__Exercise objective__: Among the records below, determine how many lines have the word "сообщений" in them; output only the number.

__The data__:
=== Section Start ===

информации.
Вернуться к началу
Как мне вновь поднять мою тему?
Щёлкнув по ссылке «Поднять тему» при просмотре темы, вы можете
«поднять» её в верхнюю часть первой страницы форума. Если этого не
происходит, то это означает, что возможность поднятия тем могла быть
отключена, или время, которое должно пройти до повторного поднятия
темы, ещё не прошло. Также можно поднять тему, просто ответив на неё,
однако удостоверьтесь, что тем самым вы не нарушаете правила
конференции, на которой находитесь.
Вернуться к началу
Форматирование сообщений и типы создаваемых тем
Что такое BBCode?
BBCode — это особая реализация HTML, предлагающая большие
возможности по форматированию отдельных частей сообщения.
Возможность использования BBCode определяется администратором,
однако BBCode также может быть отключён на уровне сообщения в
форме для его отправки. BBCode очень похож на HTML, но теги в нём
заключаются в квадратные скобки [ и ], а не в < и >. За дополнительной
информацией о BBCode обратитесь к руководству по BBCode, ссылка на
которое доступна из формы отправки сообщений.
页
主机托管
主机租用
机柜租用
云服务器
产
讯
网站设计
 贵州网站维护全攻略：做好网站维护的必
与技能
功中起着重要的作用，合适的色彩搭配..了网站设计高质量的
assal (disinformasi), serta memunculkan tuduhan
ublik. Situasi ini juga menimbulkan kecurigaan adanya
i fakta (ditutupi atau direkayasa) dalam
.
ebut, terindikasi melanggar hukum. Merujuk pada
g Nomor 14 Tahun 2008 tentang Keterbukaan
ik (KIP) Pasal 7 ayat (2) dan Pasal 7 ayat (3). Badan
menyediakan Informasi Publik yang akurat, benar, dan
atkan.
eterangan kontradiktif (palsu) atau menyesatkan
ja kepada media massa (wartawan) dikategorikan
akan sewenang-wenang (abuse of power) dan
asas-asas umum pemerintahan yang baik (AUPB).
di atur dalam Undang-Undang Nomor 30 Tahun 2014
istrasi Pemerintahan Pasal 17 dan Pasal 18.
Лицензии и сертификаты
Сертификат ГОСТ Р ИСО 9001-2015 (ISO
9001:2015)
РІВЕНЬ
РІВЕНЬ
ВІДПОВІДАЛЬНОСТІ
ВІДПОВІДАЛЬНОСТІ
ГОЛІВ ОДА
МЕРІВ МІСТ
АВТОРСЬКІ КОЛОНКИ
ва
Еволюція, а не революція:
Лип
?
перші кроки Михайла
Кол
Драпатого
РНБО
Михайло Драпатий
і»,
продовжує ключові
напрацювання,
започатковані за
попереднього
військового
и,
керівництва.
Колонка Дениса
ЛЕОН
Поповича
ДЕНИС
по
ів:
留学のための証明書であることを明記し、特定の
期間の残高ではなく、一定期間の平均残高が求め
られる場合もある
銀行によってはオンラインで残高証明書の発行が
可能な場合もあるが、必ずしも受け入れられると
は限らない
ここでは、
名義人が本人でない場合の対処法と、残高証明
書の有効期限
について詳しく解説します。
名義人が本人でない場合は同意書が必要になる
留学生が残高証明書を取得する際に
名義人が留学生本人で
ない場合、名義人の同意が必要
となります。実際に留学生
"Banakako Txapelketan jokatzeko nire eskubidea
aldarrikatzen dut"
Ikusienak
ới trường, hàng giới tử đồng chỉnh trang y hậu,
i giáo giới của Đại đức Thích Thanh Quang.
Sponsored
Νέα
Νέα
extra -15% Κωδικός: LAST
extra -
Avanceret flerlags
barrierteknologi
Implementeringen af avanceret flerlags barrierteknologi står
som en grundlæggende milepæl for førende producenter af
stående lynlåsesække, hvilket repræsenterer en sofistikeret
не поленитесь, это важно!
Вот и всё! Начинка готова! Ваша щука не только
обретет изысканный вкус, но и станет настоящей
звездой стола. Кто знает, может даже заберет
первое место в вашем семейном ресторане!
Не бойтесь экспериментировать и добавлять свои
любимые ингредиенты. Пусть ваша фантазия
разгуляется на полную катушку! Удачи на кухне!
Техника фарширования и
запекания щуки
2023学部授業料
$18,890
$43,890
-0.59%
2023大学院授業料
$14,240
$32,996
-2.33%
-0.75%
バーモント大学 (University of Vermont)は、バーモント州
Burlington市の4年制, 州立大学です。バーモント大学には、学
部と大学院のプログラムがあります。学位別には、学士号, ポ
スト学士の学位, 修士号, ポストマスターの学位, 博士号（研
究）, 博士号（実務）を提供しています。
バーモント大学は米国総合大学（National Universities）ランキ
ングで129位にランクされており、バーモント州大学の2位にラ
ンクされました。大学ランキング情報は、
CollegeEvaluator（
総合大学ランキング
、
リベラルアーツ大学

=== Section End ===

__Answer space__: 2